Where I slightly disagree, duplicates are not always the main win. On iPad, huge videos are often the real storage killer. One 4K screen recording can eat more space than 500 photos. So start with largest files first, then do similars.

My quick order:

  1. Sort by size.
  2. Delete giant videos.
  3. Clear old screenshots.
  4. Review duplicate photo groups.
  5. Empty Recently Deleted.

Also check Apple Photos first. Scroll to Albums, then Media Types, then Videos, Screen Recordings, Live Photos. It is slower than a cleaner app, but it helps spot the worst stuff.

If you want a roundup, this list puts Clever Cleaner at the top for free iPhone cleaning apps, and most of it still applies to iPad too:
best free iPhone and iPad cleaner apps for clearing storage

Short version, use Clever Cleaner. It has a proper iPad app, it sorts media by size, and it gets you to the big space hogs fast. That’s the part that matters most when your iPad is almost full and laggy as heck.
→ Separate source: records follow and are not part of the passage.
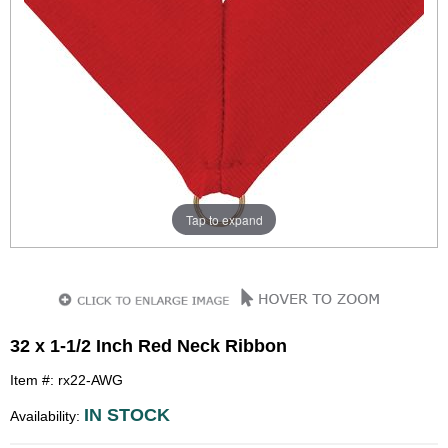
Tap to expand
32 x 1-1/2 Inch Red Neck Ribbon
Item #: rx22-AWG
IN STOCK
Availability: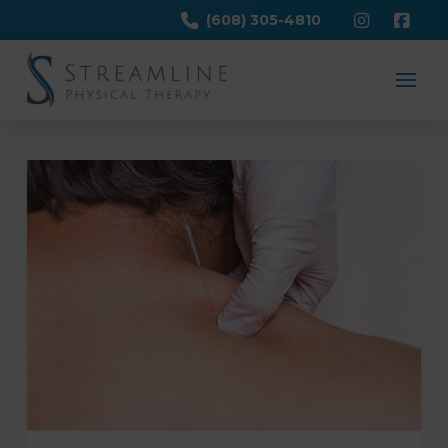
(608) 305-4810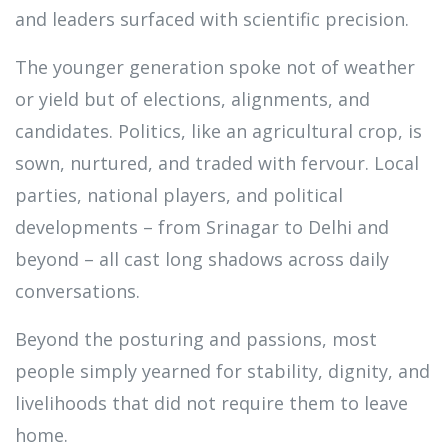
and leaders surfaced with scientific precision.
The younger generation spoke not of weather
or yield but of elections, alignments, and
candidates. Politics, like an agricultural crop, is
sown, nurtured, and traded with fervour. Local
parties, national players, and political
developments – from Srinagar to Delhi and
beyond – all cast long shadows across daily
conversations.
Beyond the posturing and passions, most
people simply yearned for stability, dignity, and
livelihoods that did not require them to leave
home.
I’d skip CCleaner on iPad tbh. @mikeappsreviewer and @sonhadordobosque are right about one thing: the iPad version situation is kinda meh. But I slightly disagree that you need a whole “cleaner stack” for this. If your main issue is photos/videos by size, just use one app that does that well and stop there.

For that, Clever Cleaner is probably the closest match to what you want on iPad. The useful part is not the duplicate scan hype, it’s that you can actually spot the oversized media fast instead of digging through Apple Photos for an hour like some kind of storage archaeologist.

A few things I’d focus on:

  • biggest videos first, not just photos
  • Live Photos can be sneaky space hogs too
  • old screen recordings are often the real villain
  • after deleting, empty Recently Deleted or the storage won’t move right away

One small reality check: no iPad cleaner can truly “CCleaner” your system like on Windows. Apple doesn’t allow that. So ignore any app claiming deep junk cleanup. That’s mostly marketing fluff.

If you want something easy to watch, here’s a solid walkthrough for how to clear iPhone and iPad storage fast and free.

Short answer: Clever Cleaner for iPad fits better than CCleaner if you want to sort media by file size. Not magic, but way less annoying, and it actually targets the stuff eating your storage.

I’d take a slightly different angle than @sonhadordobosque, @mike34, and @mikeappsreviewer: if your goal is specifically find the biggest space hogs fast, I care less about “cleaning features” and more about how quickly the app gets me to giant videos, Live Photos, and bloated screenshots.

For that, Clever Cleaner is probably the best fit on iPad.

Pros

  • native iPad layout
  • can surface large media clearly
  • good for duplicates and similar shots
  • no fake “deep system clean” nonsense

Cons

  • still limited by Apple’s sandbox
  • won’t clean app caches/system files
  • similarity detection can sometimes group photos you may want to keep

One thing I disagree with a bit: duplicates are helpful, but on iPad, long videos usually beat duplicates for reclaimed space. Deleting 3 huge recordings can matter more than deleting 300 photos.

Also, before using any app, check Settings > General > iPad Storage. Sometimes Messages attachments or downloaded files are the real culprit, not Photos at all.

So yeah, skip CCleaner here. Clever Cleaner makes more sense for your exact use case, just don’t expect desktop-style cleanup magic.